Breast cancer is a sneaky, insidious devil. It hides wherever it can and when you least expect, it wreaks havoc on the life of the woman or man it has claimed as “its own”, their family and their friends. It can take over your life, ruling your health like a dictator. However, it is important to remember we have come far and today we know much more about this disease than ever before, making us better prepared to do battle. We know that our only recipe for a successful outcome is to prepare for combat – lace up your boxing gloves and fight with all you’ve got.
Unfortunately, many people don’t realize the presence of cancer and often such late diagnoses cause the kind of pain that lives for an eternity. Today we are more aware and educated: early detection, yearly mammograms and breast self exams are keys to winning this battle! We also know that some people manifest no physical signs—something I know all too well having lived a healthy lifestyle by eating well and exercising daily.
My cancer journey began on October 22nd, 2011, when I felt a lump during an official trip abroad. Upon my return home, October 28th, I went to the doctor, got a mammogram, and tissue was sent for biopsy. On November 3rd, I heard the devastating words: “you have cancer”. This disease has consumed my life for an entire year and for the next 5 years I’ll be on medications—for cancer and my heart complications. It has zapped me of my energy, my good health, and my time… but not my LIFE!
It may seem strange, but cancer has given me my greatest gift: it has reminded me of the fragility and brevity of life; that we all need to live everyday to its fullest.
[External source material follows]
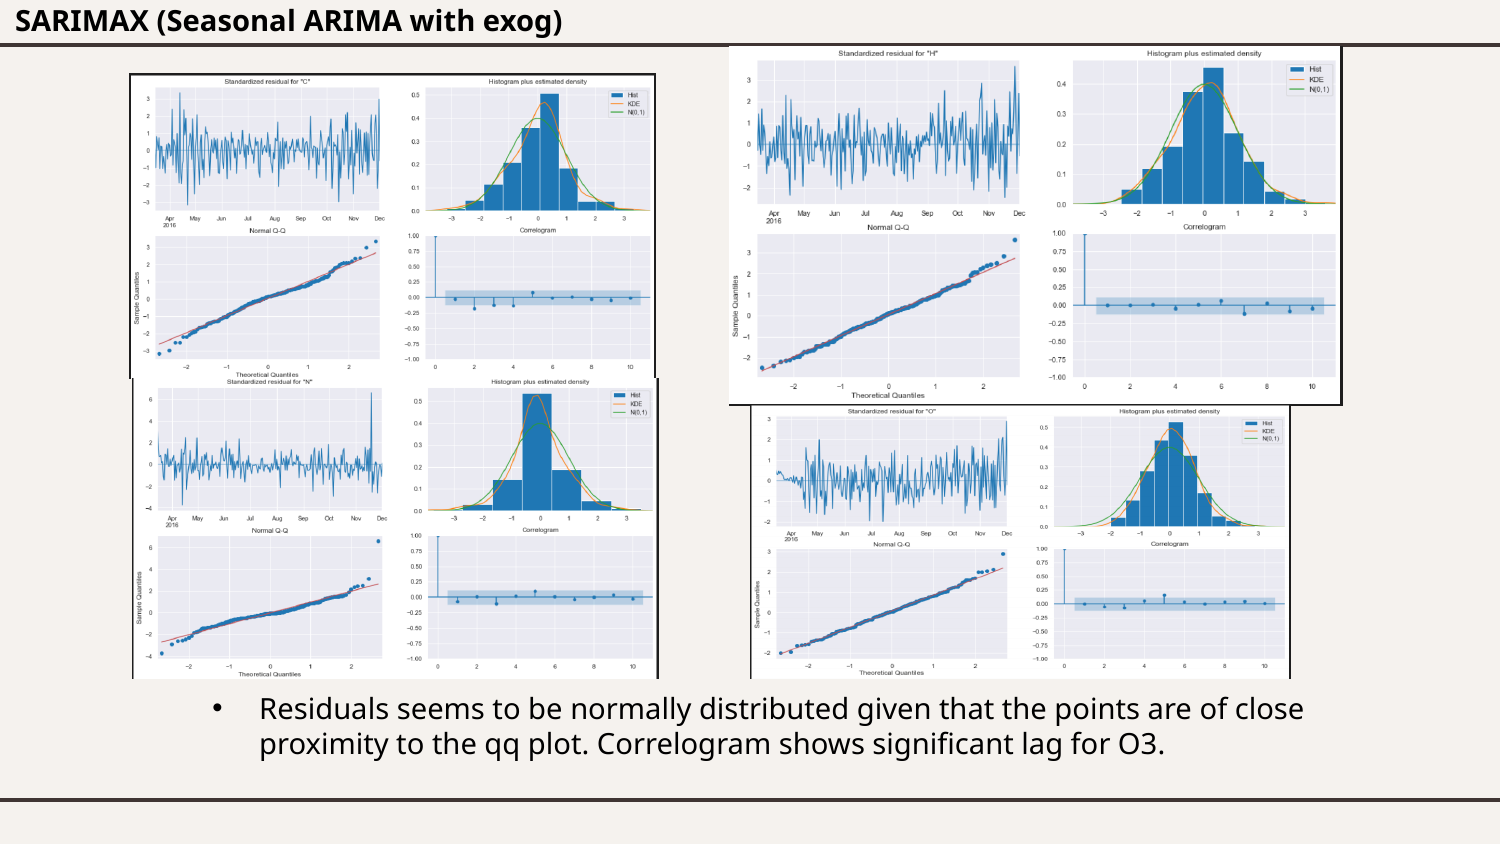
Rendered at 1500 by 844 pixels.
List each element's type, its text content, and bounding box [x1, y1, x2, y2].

The thought that I was slowly dying—and yes we are all going to die one day, but just knowing that I was actually staring death in the face, makes me appreciate and enjoy every minute of every single day. This disease has taught me how to cope with fear; strengthened my faith in God; has emboldened my spirit and restored my faith in humanity. I now know that the only day that really matters is today! Yesterday is gone and tomorrow is but a dream … there is just today!
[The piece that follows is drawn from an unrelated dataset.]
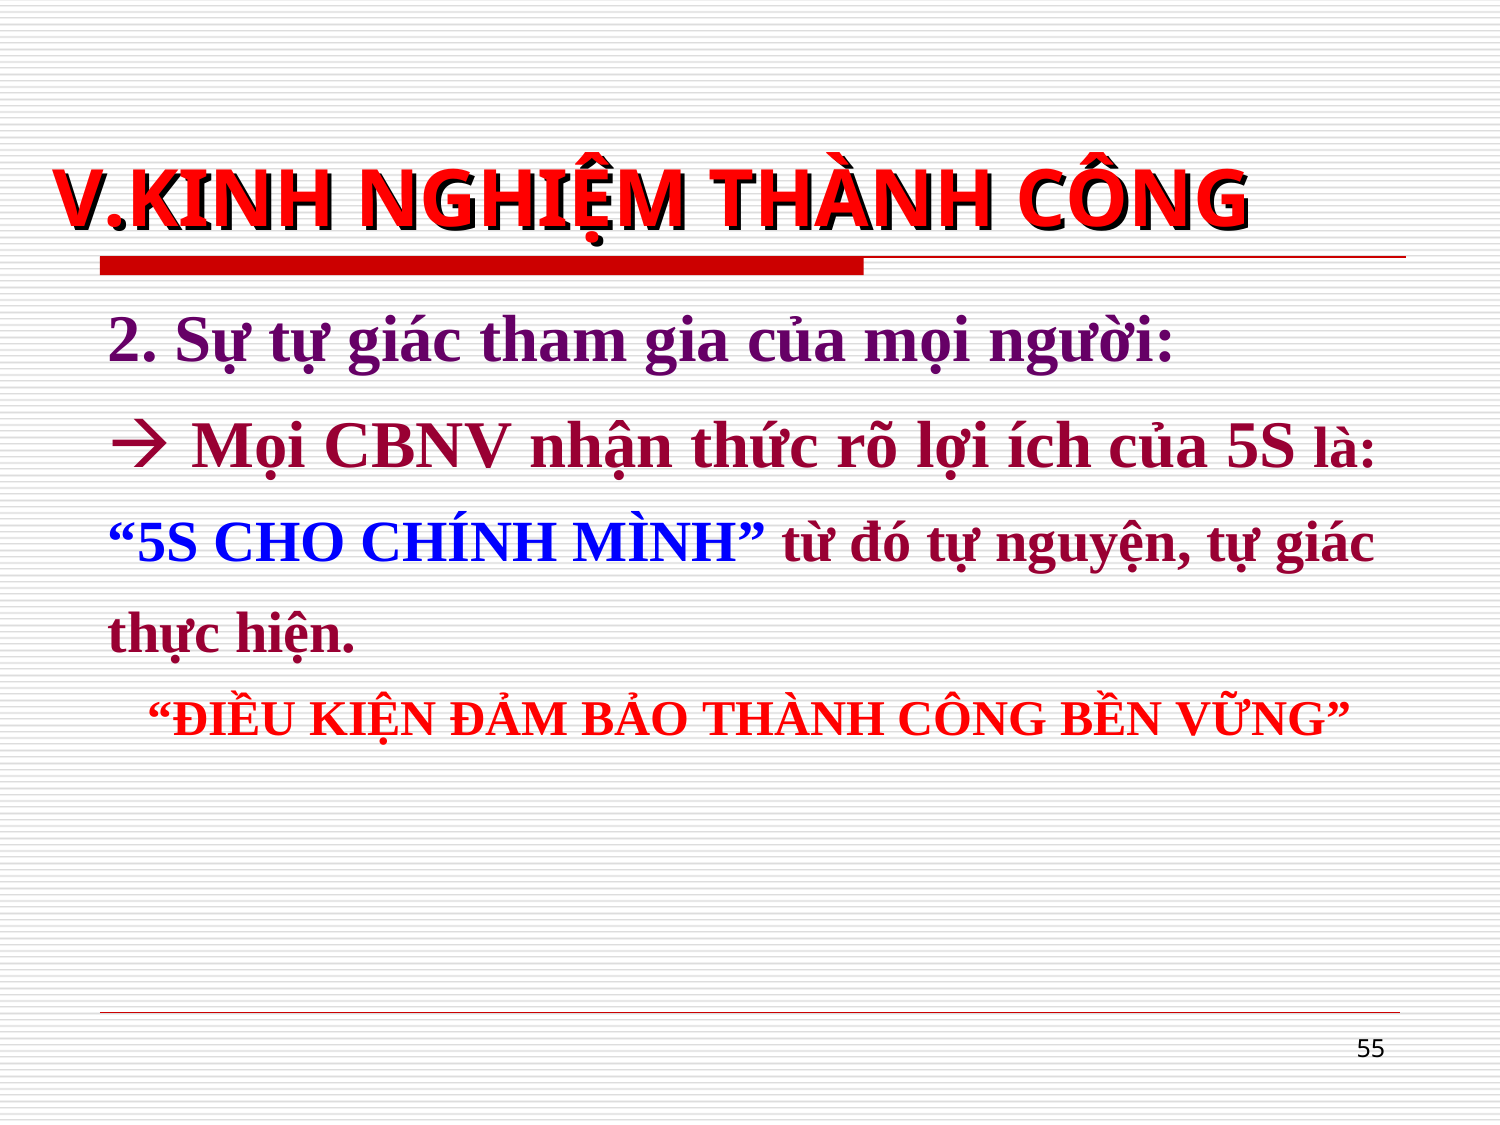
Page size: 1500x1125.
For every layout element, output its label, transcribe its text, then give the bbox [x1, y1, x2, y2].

Over the past year, people saw me bare my soul and lose my hair–those of us with my kind of hair go to the hairdresser at least once a week because we are obsessed with our hair and making it look good. It was not easy and as soon as mine started falling out, I went to my hairdresser and shaved it off. I wanted to lose it completely on MY terms! I was still in control and it was going to affect me the way I wanted it to. I must say I loved being bald. With my daughter’s thumbs up and Dean’s unending support, I never wore a wig. For once I felt free! It was wonderful and comforting to see how people reacted when my most true self was showing. The real me: open, honest and bare to the bones. I saw my soul during this journey …This dreadful disease taught me to love myself and its imperfections, to appreciate me—all of me—for me.
I also know that this is not my final chapter! I will keep on fighting until I have rid my body of cancer’s existence. This is not my final nemesis. Today, I think cancer knows exactly who it’s fighting … It knows I have faith, spirit, courage, hope, and that I fight with all I have. Cancer surely picked on the wrong one!